Celebrate National Donut Day at Old City Cemetery

In honor of National Donut Day, Old City Cemetery is giving out free donuts on Friday, June 7th at the Stapleton Station House (located on the cemetery grounds.)

What is National Donut Day?  National Donut Day was first celebrated in Chicago in 1938 as a way to honor Salvation Army “doughnut lassies” from WWI and to raise money and bring awareness to the Army’s social service programs during the Great Depression.

During World War I, starting in 1917,  approximately 250 Salvation Army volunteers provided assistance to American soldiers fighting on the front lines in France.  The young soldiers were faced with physical and emotional peril while fighting.  To ease some of the stress two female Salvation army officers came up with the idea to comfort the soldiers with good home cooking.  As they had very limited supplies they decided to use their limited ingredients to fry delicious doughnuts, using helmets as the frying vessel, for the soldiers.

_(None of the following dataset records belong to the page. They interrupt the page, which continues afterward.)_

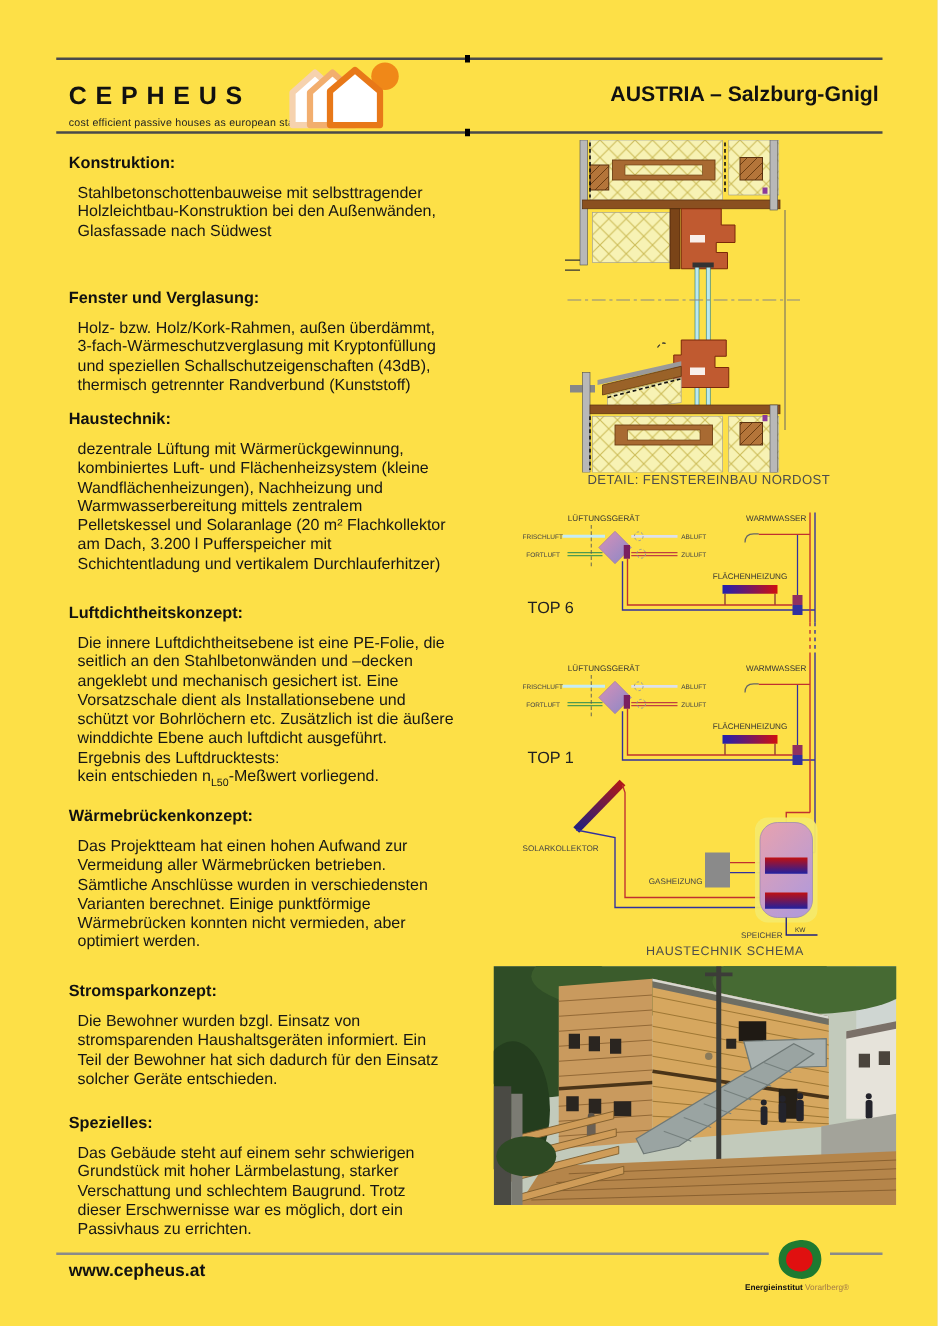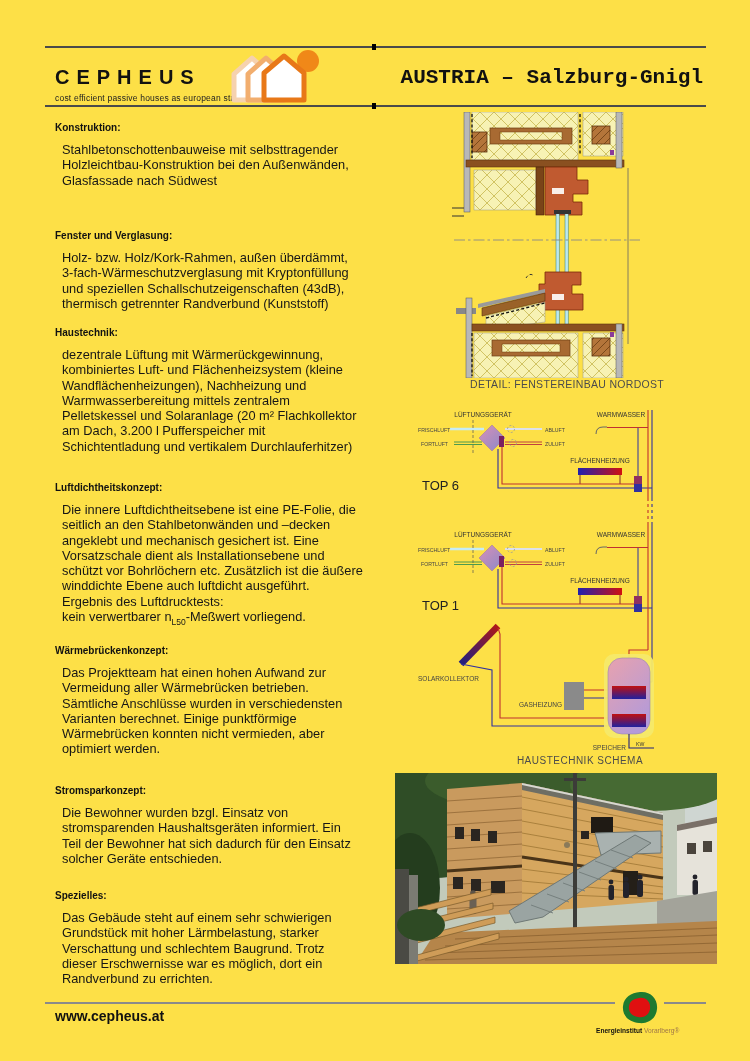--- a/index.html
+++ b/index.html
@@ -11,7 +11,7 @@
   .rule .tick{position:absolute;left:327px;top:-2px;width:4px;height:6px;background:#000;}
   .brand{position:absolute;left:55px;top:66px;font-size:20px;font-weight:bold;letter-spacing:7px;color:#111;}
   .tagline{position:absolute;left:55px;top:93px;font-size:8.5px;color:#222;letter-spacing:.2px;}
-  .page-title{position:absolute;right:47px;top:66px;font-size:21px;font-weight:bold;color:#111;font-family:Liberation Mono, monospace;}
+  .page-title{position:absolute;right:47px;top:66px;font-size:17px;font-weight:bold;color:#111;}
   
   .section{position:absolute;left:55px;width:345px;}
   .section h3{margin:0;font-size:10px;font-weight:bold;color:#111;}

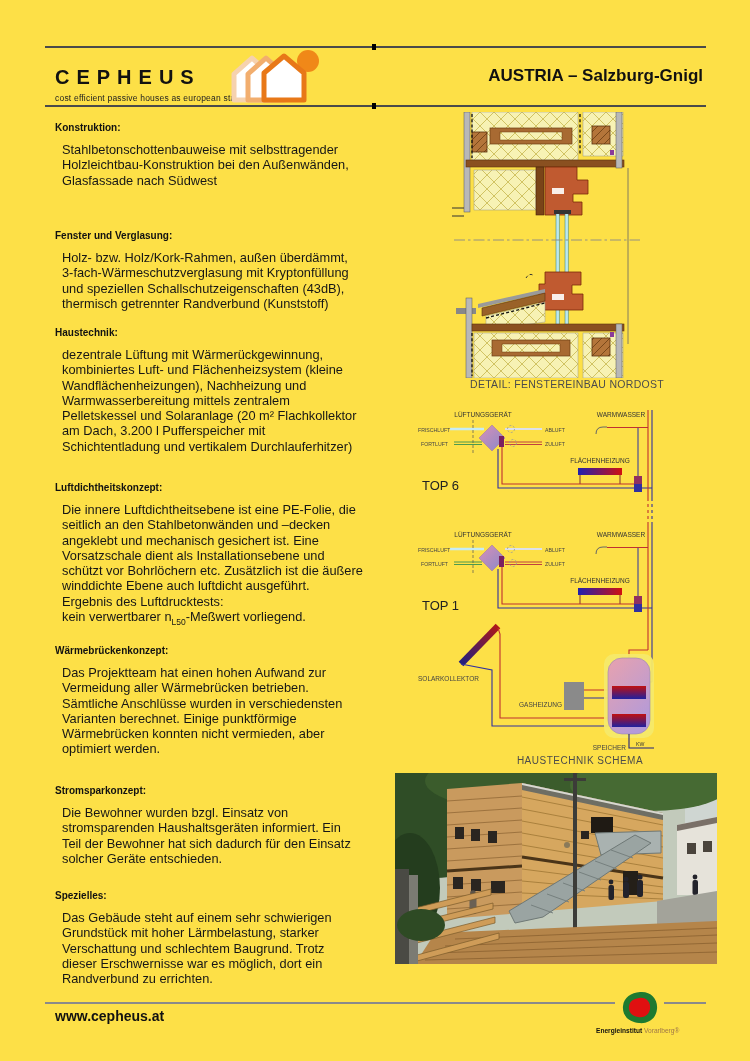--- a/index.html
+++ b/index.html
@@ -14,7 +14,7 @@
   .page-title{position:absolute;right:47px;top:66px;font-size:17px;font-weight:bold;color:#111;}
   
   .section{position:absolute;left:55px;width:345px;}
-  .section h3{margin:0;font-size:10px;font-weight:bold;color:#111;}
+  .section h3{margin:0;font-size:13px;font-weight:bold;color:#111;}
   .section p{margin:9px 0 0 7px;font-size:12.8px;line-height:15.3px;white-space:pre-line;color:#161616;}
   .section .resultline{margin:0 0 0 7px;font-size:12.8px;line-height:15.3px;color:#161616;}
   .section .resultline sub{font-size:8.5px;}

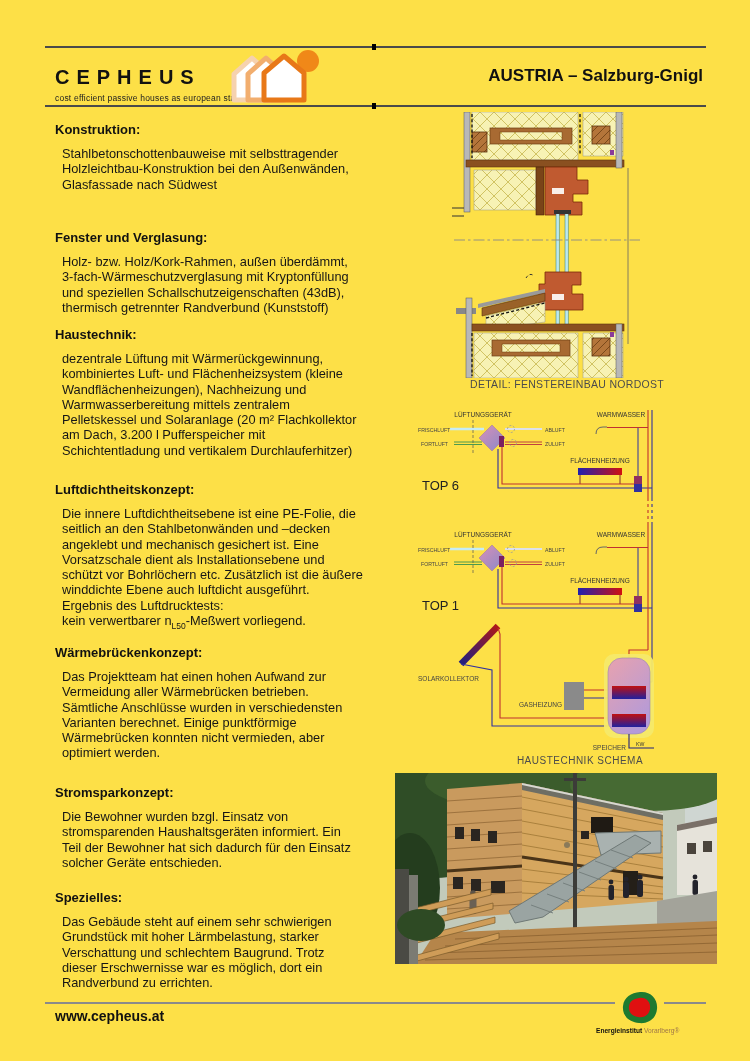--- a/index.html
+++ b/index.html
@@ -81,7 +81,7 @@
 schützt vor Bohrlöchern etc. Zusätzlich ist die äußere
 winddichte Ebene auch luftdicht ausgeführt.
 Ergebnis des Luftdrucktests:</p>
-    <div class="resultline"><span>kein verwertbarer n</span><sub>L50</sub><span>-Meßwert vorliegend.</span></div>
+    <div class="resultline"><span>kein entschieden n</span><sub>L50</sub><span>-Meßwert vorliegend.</span></div>
   </div>
   <div class="section" style="top:645px">
     <h3>Wärmebrückenkonzept:</h3>

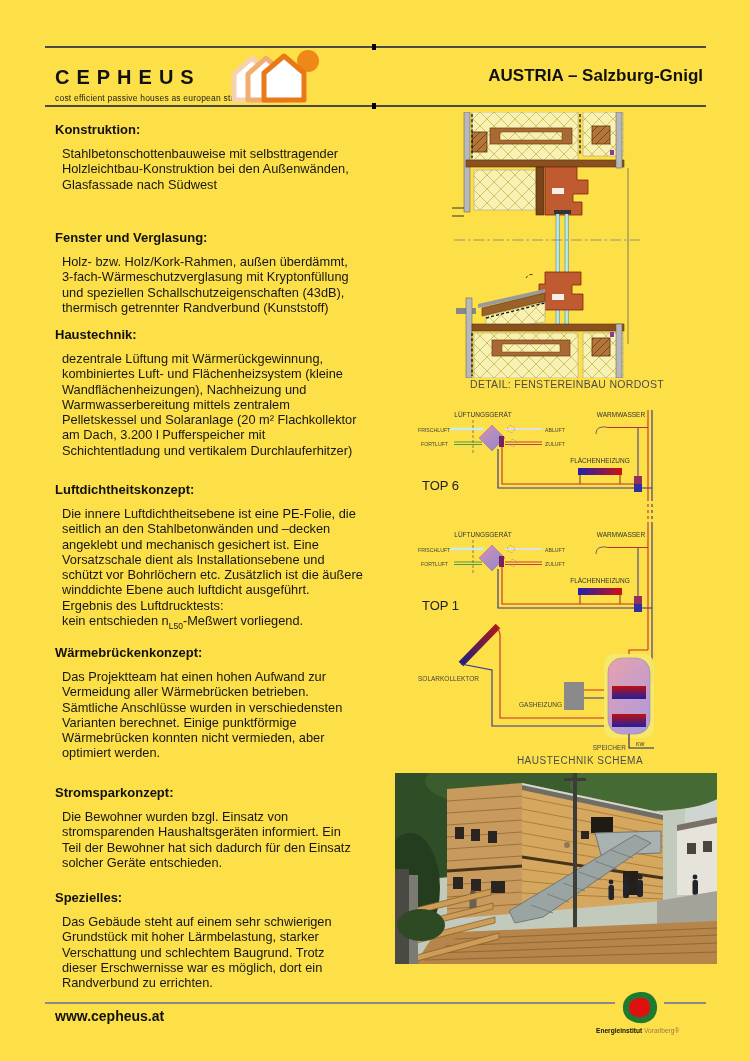--- a/index.html
+++ b/index.html
@@ -105,7 +105,7 @@
 Grundstück mit hoher Lärmbelastung, starker
 Verschattung und schlechtem Baugrund. Trotz
 dieser Erschwernisse war es möglich, dort ein
-Randverbund zu errichten.</p>
+Passivhaus zu errichten.</p>
   </div>
 
   <svg class="abs" style="left:452px;top:112px" width="192" height="266" viewBox="0 0 192 266">

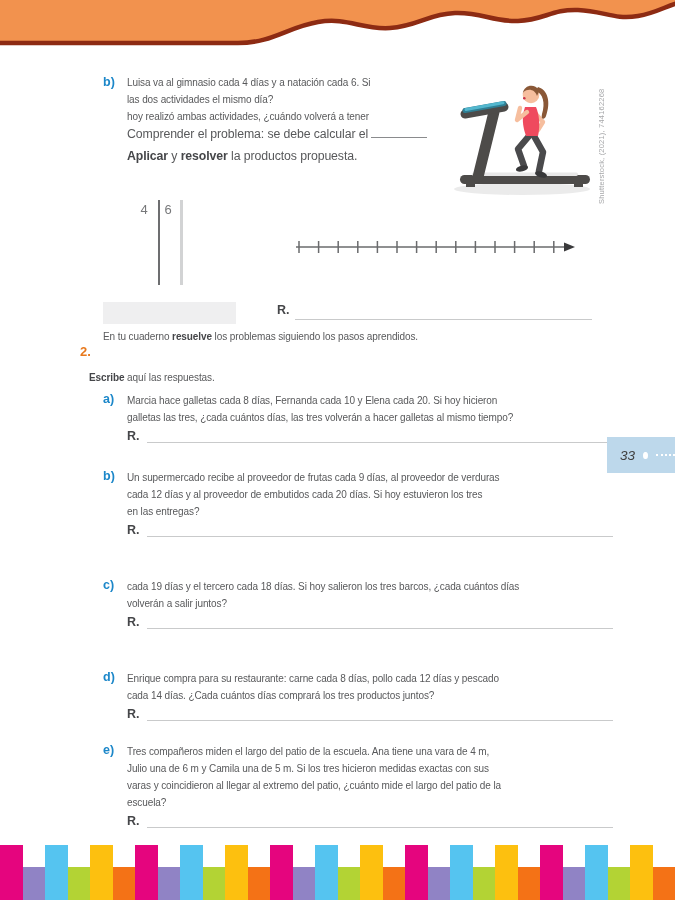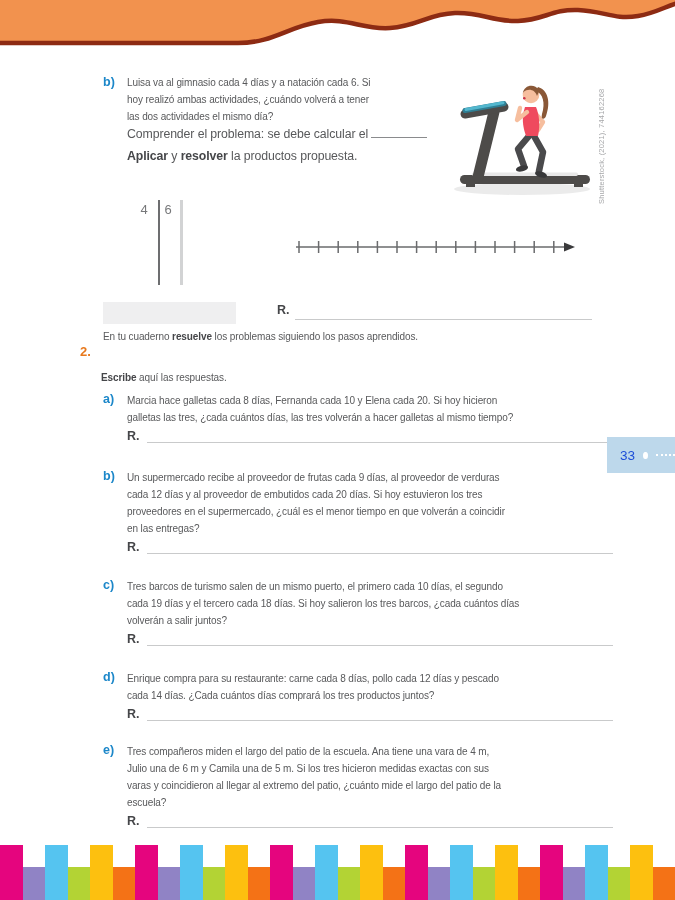--- a/index.html
+++ b/index.html
@@ -54,8 +54,8 @@
   <span class="abs marker-blue" style="left:103px;top:75px;">b)</span>
   <div class="abs" style="left:127px;top:74px;">
     <div class="txt">Luisa va al gimnasio cada 4 días y a natación cada 6. Si</div>
+    <div class="txt">las dos actividades el mismo día?</div>
     <div class="txt">hoy realizó ambas actividades, ¿cuándo volverá a tener</div>
-    <div class="txt">las dos actividades el mismo día?</div>
   </div>
 
   <div class="abs" style="left:127px;top:124px;">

These women nicknamed “Doughnut Lassies” or “Doughnut Girls” served many of their treats and coffee to grateful soldiers serving in trenches throughout the battle fields.  The doughnuts became an instant hit and was brought back to America by the “doughboys.”

Between the hours of 11 AM and 1 PM the Stapleton Station House Museum (the train station) will be held open to showcase items and memorabilia from World War ! and to serve you a donut.  For more information or directions to the Old City Cemetery visit their web site at www.gravegarden.org.

And for those of you staying with us at The Carriage House Inn Bed and Breakfast in Lynchburg, VA we will be serving donut holes, as one of our courses served during our 4-course breakfast, on Friday, June 7th.